O destino de locais de culto que, por diversos motivos, são abandonados preocupa a Igreja, pois, como todos sabemos, “a igreja também é feita de cultura material, de coisas, de construções; de lugares onde eram celebrados batismos, funerais e casamentos, onde a comunidade se reunia para participar da Eucaristia; de lugares que são percebidos pelas pessoas como sagrados, mesmo quando já não o são”, como observou, segundo o Vatican News, Ottavio Bucarelli, diretor do Departamento dos Bens Culturais da Igreja da Pontifícia Universidade Gregoriana, ao apresentar, no passado dia 10 de julho, no Pontifício Conselho para a Cultura, este simpósio – ato em que estiveram presentes o Cardeal Gianfranco Ravasi, presidente do Dicastério para a Cultura, o Bispo Nunzio Galantino, ex-secretário-geral da Conferência Episcopal Italiana (CEI) e presidente da Administração do Património da Sé Apostólica, o Bispo Dom Carlos Alberto de Pinho Moreira Azevedo, delegado do Pontifício Conselho da Cultura, e Monsenhor Valerio Pennasso, diretor do Departamento Nacional para os Bens Culturais Eclesiásticos e a construção de locais de culto da CEI.
Na circunstância, o Cardeal Ravasi, introduzindo a conferência de imprensa, referia que os locais de culto, que, por diversos motivos, deixam de ter este fim, representam um tema delicado, doloroso e complexo, “que não é reservado a um clube restrito de especialistas, como poderia parecer num primeiro momento, mas que desperta um interesse extraordinário em muitos âmbitos”.
Já em 1987 a Pontifícia Comissão para a Arte Sacra na Itália publicava a “Carta sobre destinação do uso dos antigos prédios eclesiásticos”, que se focava sobretudo na situação italiana e no património imobiliário objeto das requisições do final do século XIX e após a unidade da Itália, em grande parte já não de propriedade eclesiástica.
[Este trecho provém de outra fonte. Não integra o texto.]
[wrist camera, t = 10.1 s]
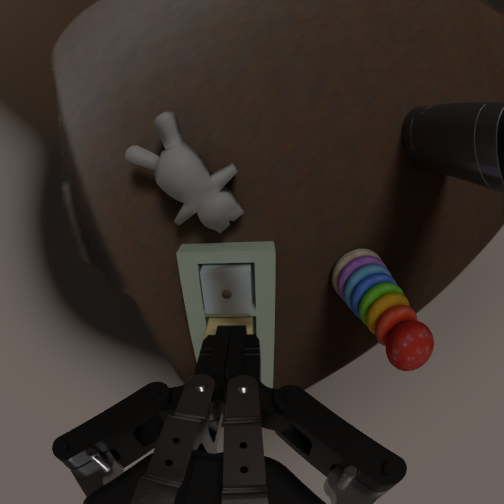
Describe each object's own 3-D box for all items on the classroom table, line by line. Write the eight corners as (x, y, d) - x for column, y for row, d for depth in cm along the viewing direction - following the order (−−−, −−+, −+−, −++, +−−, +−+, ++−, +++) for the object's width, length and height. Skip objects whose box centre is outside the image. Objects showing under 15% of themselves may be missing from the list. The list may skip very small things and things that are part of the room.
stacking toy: (348, 305, 39) (393, 401, 22) (319, 270, 37) (364, 370, 20) (388, 273, 37) (455, 356, 20) (364, 235, 35) (440, 313, 18)
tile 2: (252, 317, 37) (252, 336, 33) (253, 348, 39) (253, 368, 35) (209, 317, 37) (205, 336, 33) (213, 348, 39) (210, 368, 35)
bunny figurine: (202, 254, 32) (109, 166, 26) (205, 236, 36) (124, 158, 30) (264, 201, 29) (167, 101, 23) (259, 189, 34) (176, 103, 28)
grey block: (250, 257, 36) (250, 271, 32) (252, 296, 38) (252, 313, 34) (205, 258, 36) (199, 273, 32) (209, 297, 38) (205, 314, 34)
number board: (273, 241, 35) (275, 250, 33) (271, 377, 45) (272, 390, 43) (182, 244, 35) (176, 253, 33) (205, 378, 46) (203, 390, 43)
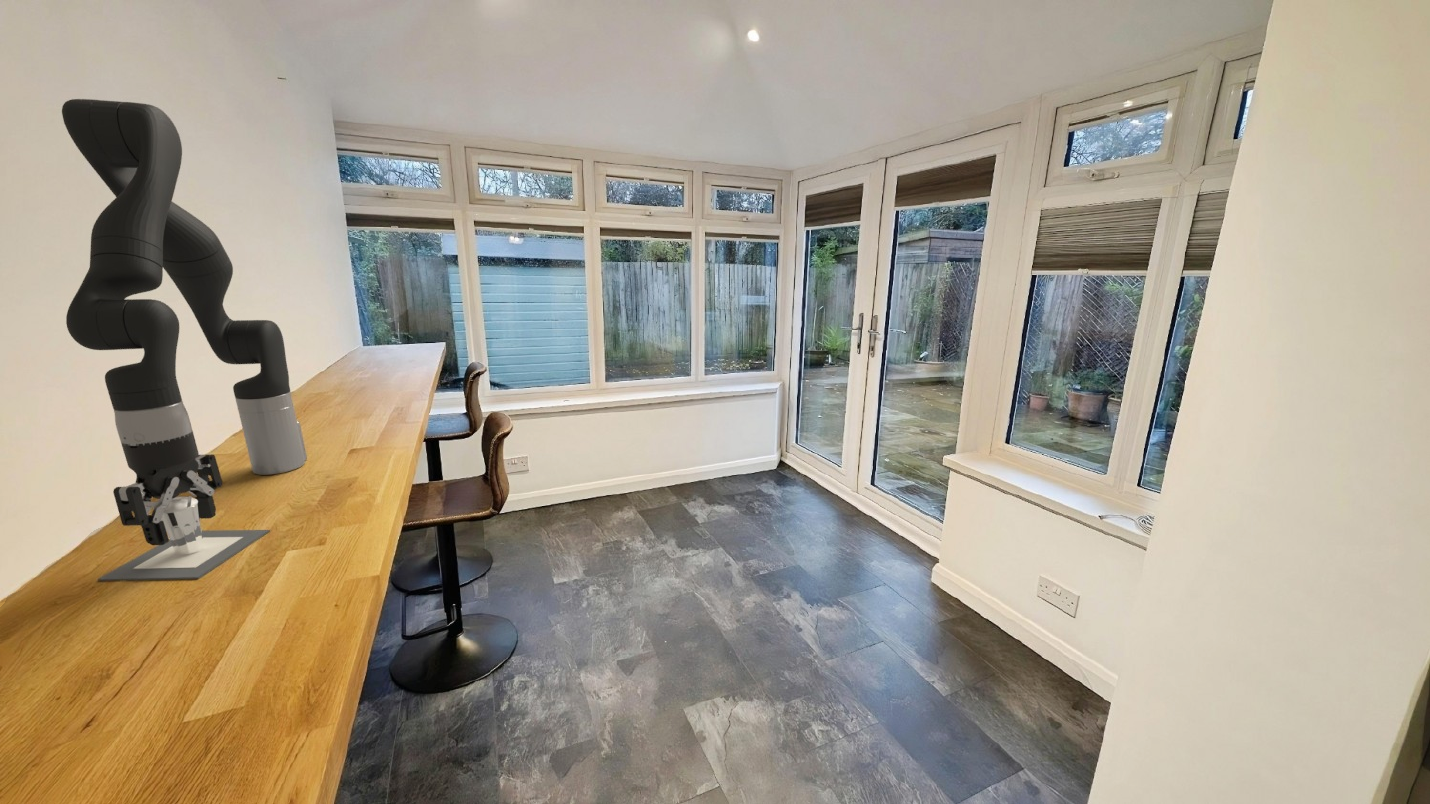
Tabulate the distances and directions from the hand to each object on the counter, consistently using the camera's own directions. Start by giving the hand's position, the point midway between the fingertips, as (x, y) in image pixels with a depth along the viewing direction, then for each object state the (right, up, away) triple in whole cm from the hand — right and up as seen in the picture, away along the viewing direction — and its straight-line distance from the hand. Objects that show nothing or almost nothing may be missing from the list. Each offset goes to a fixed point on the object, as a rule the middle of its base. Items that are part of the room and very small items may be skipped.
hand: (184, 530), depth 82 cm
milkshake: (0, -4, +1) cm, 4 cm away
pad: (0, -4, +1) cm, 4 cm away
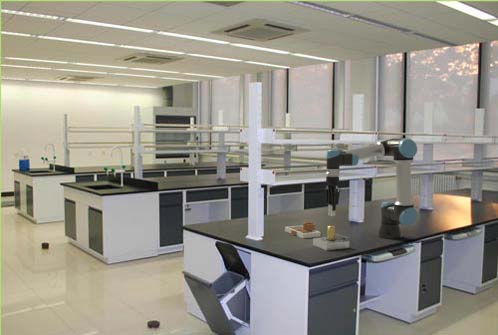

Agora, 30 anos mais tarde, a Santa Sé volta a concentrar a sua atenção sobre o fenómeno, visto que os desafios na época assumiram proporções mais amplas, embora não haja estatísticas sobre o abandono de igrejas, pois não foi realizada pesquisa sistemática que reunisse os dados de cada diocese.
Recentemente a imprensa internacional passou a interessar-se pelo fenómeno, sobretudo pela forte reação da opinião pública, suscitada quando igrejas são postas à venda ou transformadas em lojas, bares, restaurantes, academias, centros de bem-estar, discotecas, mesquitas ou passarelas para desfiles de moda, permanecendo paredes com afrescos e altares decorados por temas religiosos – fenómeno que teve um peso maior em países como França, Bélgica, Holanda, Alemanha, Suíça, Estados Unidos e Canadá, mas tendo emergido muitos casos também na Itália. E o problema não se restringe à Igreja Católica, mas também às outras confissões cristãs.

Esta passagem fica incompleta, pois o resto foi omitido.